* Reading passage *
- - -
As hotspots continue to popup everywhere, this kind of solution would definitely be a huge boost to the consumer experience.
Gekido's Lair
I thought the phone was interesting, but not interesting to me. I immediately noticed on the specs that it supported bluetooth specifically only for voice.
I can't tell you how many people I know can't get their laptops to sync to their bluetooth phones in the one way they want them to: to be able to connect to the net
Why can't they sell a phone specifically for this market? All it would do is make phone calls, and wirelessly connect your laptop to some dialup speed connection. No bloody video camera, no lame on phone email thing, no songs, no extra ring tones... just easy net capability. I guess that would just be too obvious, and never sell well in Japan.
The Admin and the Engineer
When you purchase the licence (yes, you only ever purchase a licence) to music it comes with certain restrictions. One of the standard restrictions is over public playing. You are not granted the right to play the music in public places. I suspect that one of the main reasons that the iPhone doesn't let you use itms songs as ringtones is it is against the licence. In many ways drm doesn't reduce your rights, it just enforces the limitations more carefully.
There are dozens of phones that have been out for serveral years that can play a variety of media formats. Most of them happily let you use anything as a ringtone or message.
This Apple phone bites. I can't believe that it is getting so much press, it offers nothing new that hasn't been done before. Even buying music (full tracks) over-the-air has been around for ages. There are better ones on the market without any artificial restrictions built in. Apples marketing dept is pretty good, so I wouldn't write it off though.
- - -
* Provided information *
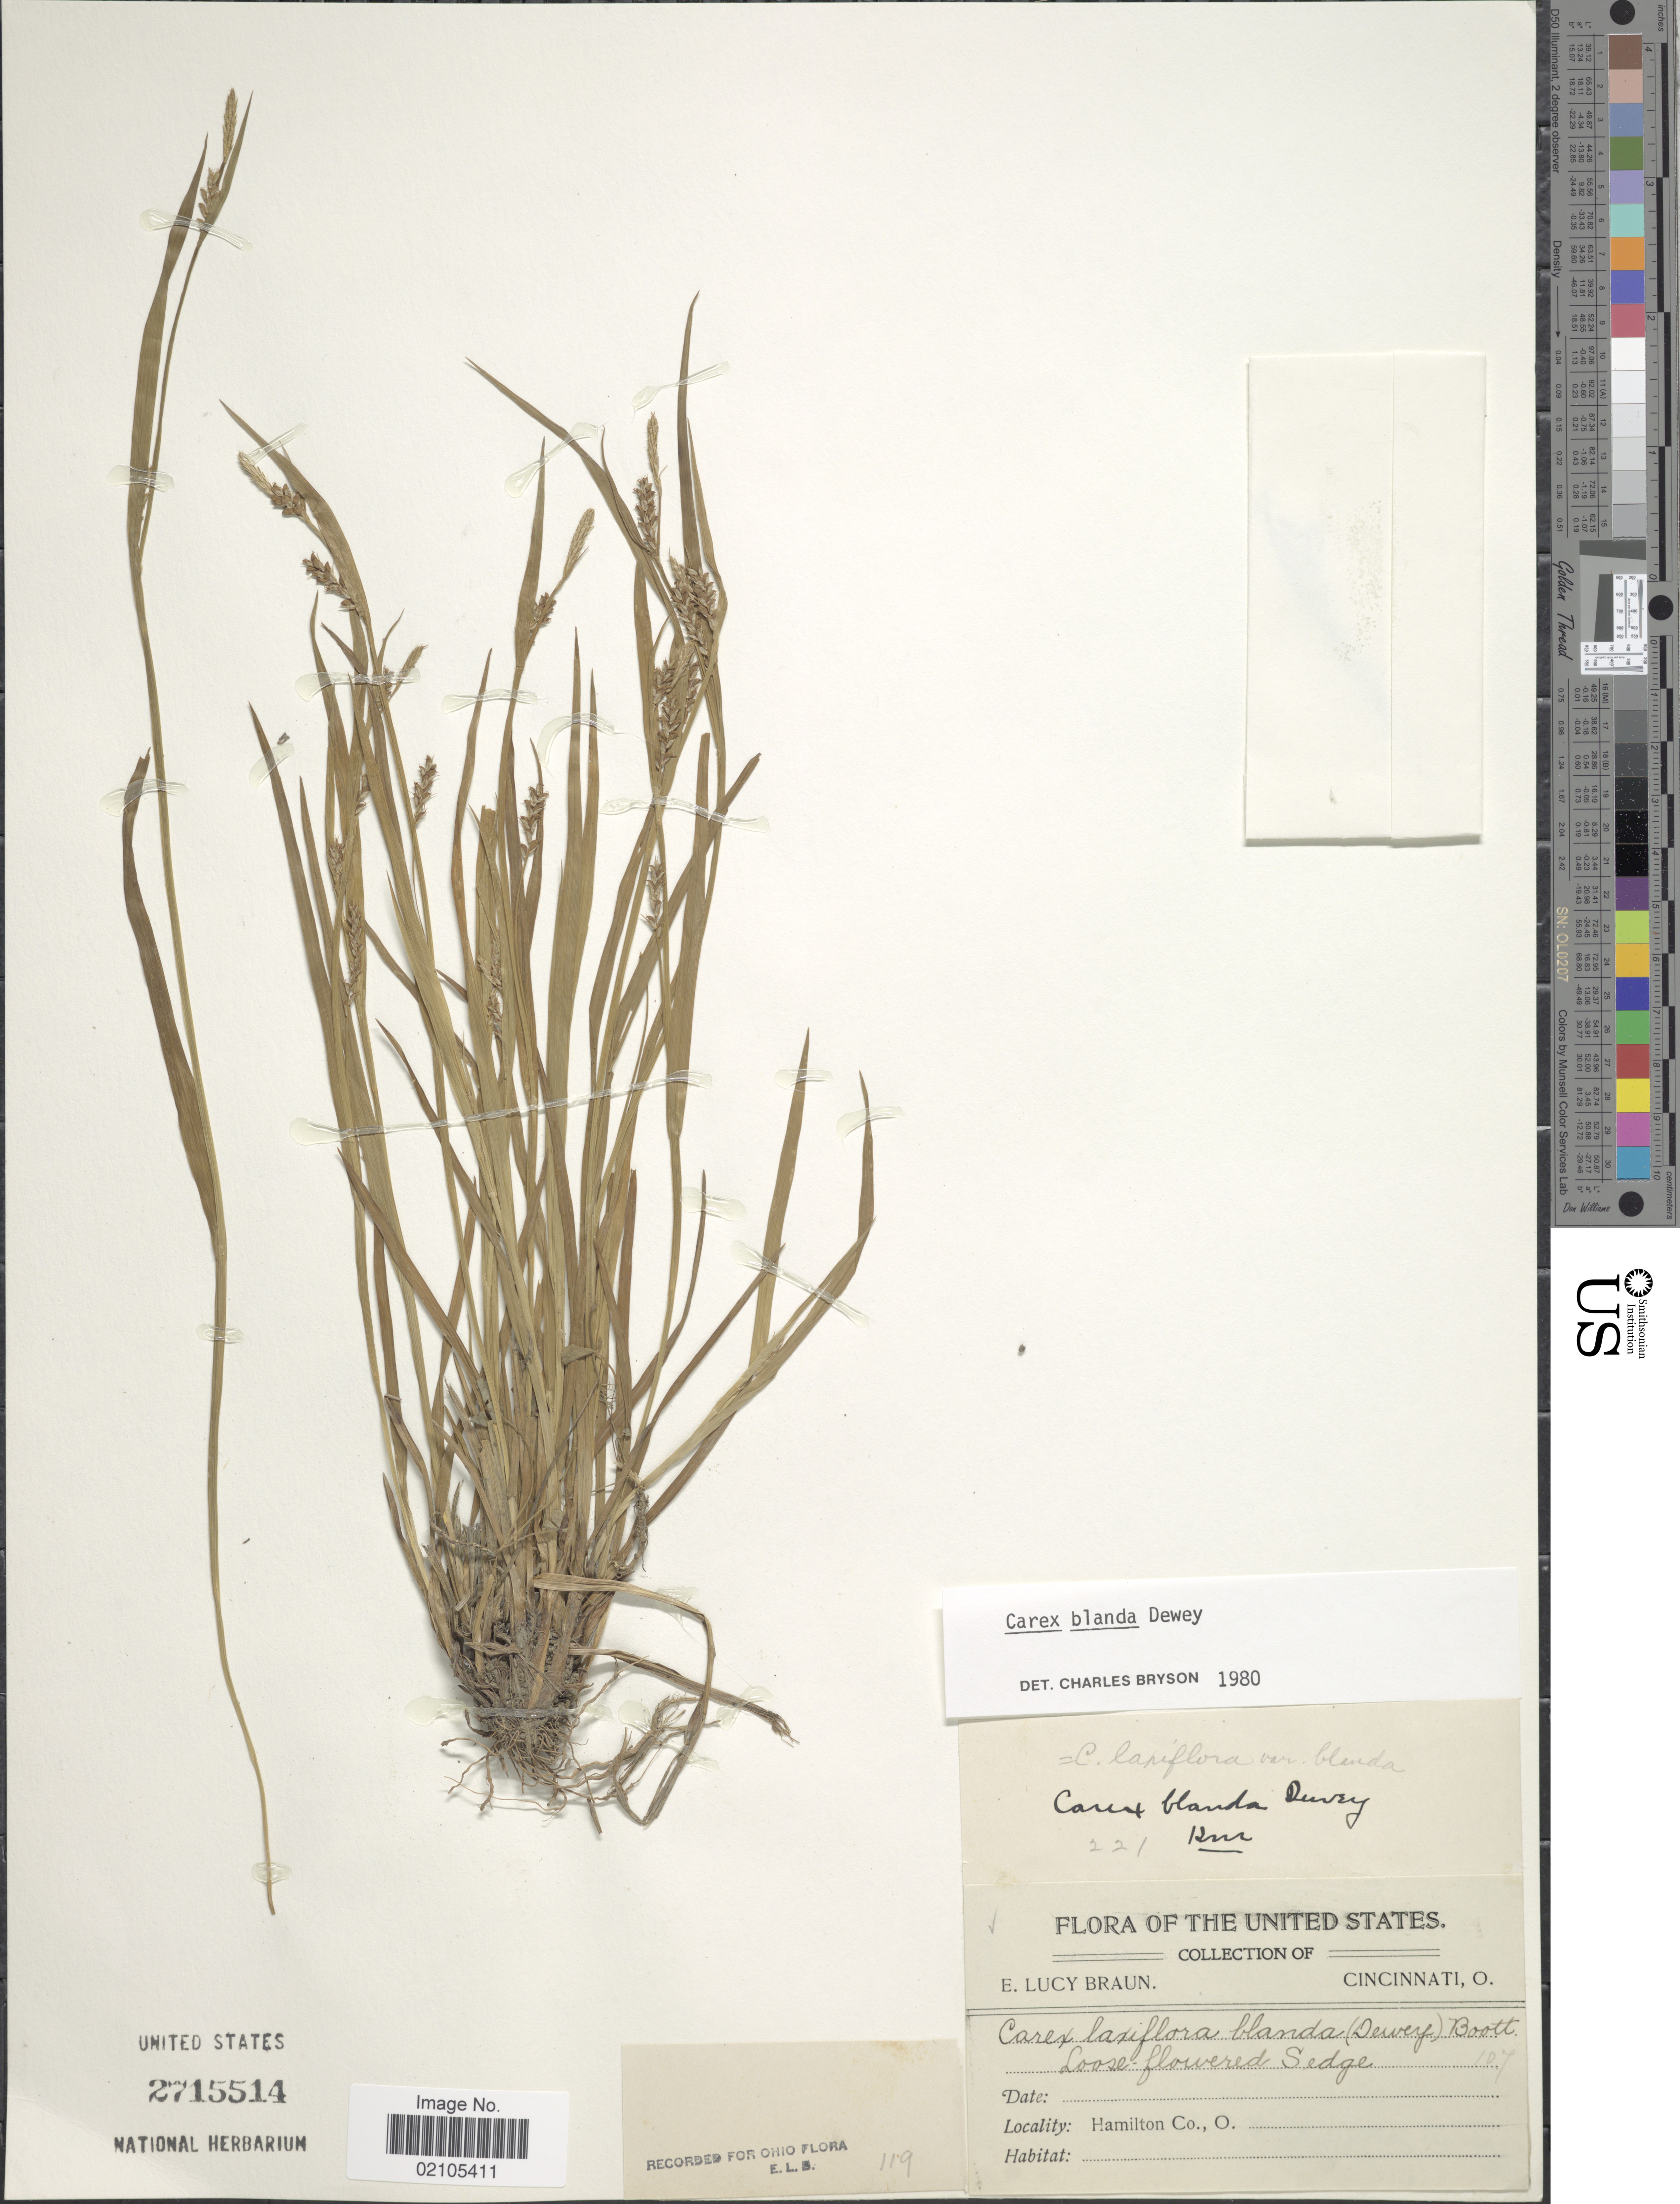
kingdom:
- - -
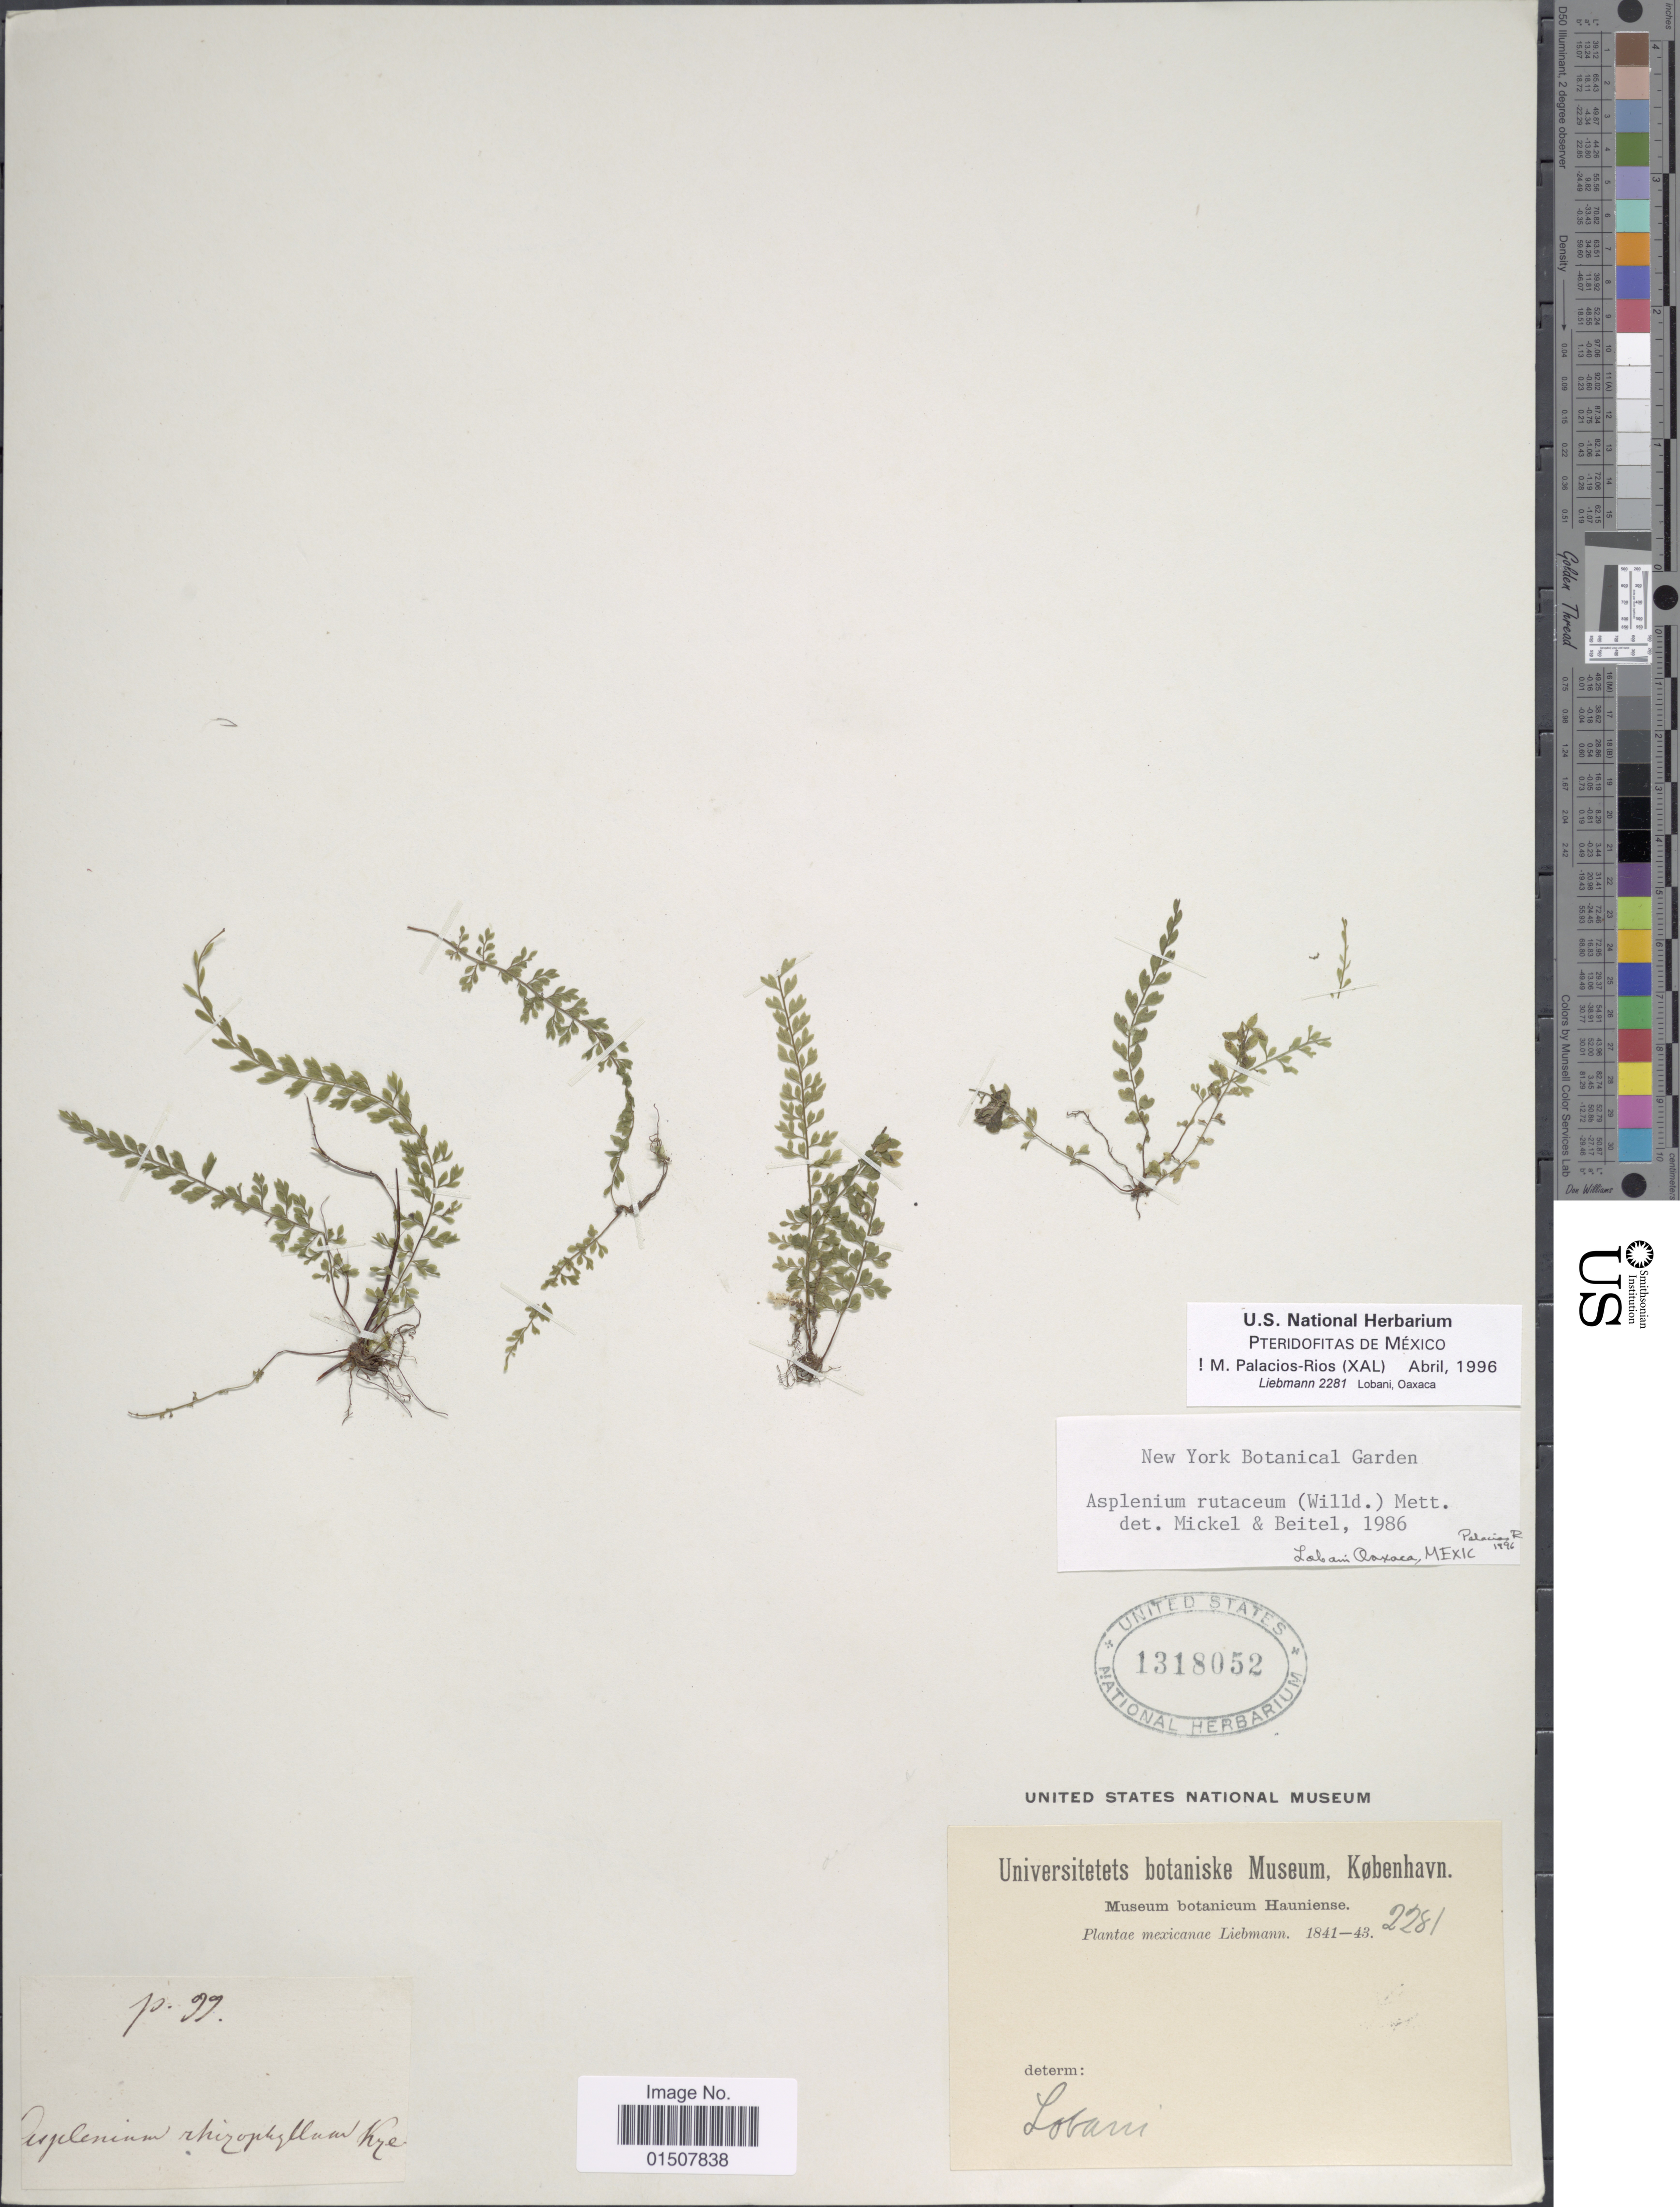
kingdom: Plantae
- - -
* Requirements *
- a) In the comment thread about phones, what did one commenter notice in the specs about the phone's Bluetooth support?
- b) Write a continuation of the comment thread about phones, starting after its last comment.

* Solved tasks *
- a) It supported Bluetooth specifically only for voice.

- b)
Please, please, no WiFi on cell phones. I keep hearing people asking for this feature but IMHO it's a waste of time, for a couple of reasons:
1) It will add unnecessary bulk to your phone.
2) It will use more battery than the cell network
3) It reduces motivation for greater investment in true cellular mobile data networks
I've been using a 3rd generation cell phone for 2 years now. In that time, data costs have come down from 4c/KB to 0.1c/KB, and with my 100MB cap, the rate is effectively 0.03c/KB. The speed is consistently very fast - not quite wifi, but still at 250kb/s, quite comparable with ADSL. And you don't need to find a hotspot. I even surfed the net from the CBD to the airport (30km) at speed without a single dropout. Surely that's cooler than WiFi.
So, in summary - WiFi enabling a cell phone is a WOFTAM!
Seriously, the iPod is a very, very nice music player. All current mp3 playing phones are nowhere near as good as a scroll-wheeled iPod.
I'm sure it is. I never stated otherwise.
Convergence is a nice thing, and I do like it, but the camera on cell phones aren't good enough to replace an actual digital camera, and the mp3 playing phones aren't good enough to replace an actual mp3 player.
Digital music being what it is, however, what makes it a very, very nice music player is nothing that inherently is impossible to duplicate in a device like a phone (unlike the camera).
Consider, if you will, an iPod - an actual, real iPod, down to the translucent plastic and scroll wheel. There is no technical or UI reason not to be able to stuff a radio and a phone/email device in there (I use mine more for email than talk). Conversely, there is nothing magical about playing mp3 (as opposed to, say listening to radio) that makes it impossible to make a good UI for it in a phone.
Most importantly, it doesn't even have to be fully as good as the iPod; "good enough" really is good enough. My current phone only lacks a convenient way for me to download mp3:s (now I have to email them to myself which gets kind of old), and it doesn't play all my Ogg:ed audiobooks (which, by the way, the iPod can't either). The UI already is good enough for me.
Or to put in another way; a decent but not great player in my phone handily beats a wonderful player that stays at home since I carry too much crap already.
Now, if you really aren't all that into photos or music, an mp3 picture phone might be just what you are looking for.
Cameras are different than sound; optical quality really is size-limited. There are good physical reasons a camera phone - or a small standalone camera, for that matter - can't approach the optical quality or noise level of a larger one. An mp3 player isn't limited in the same way.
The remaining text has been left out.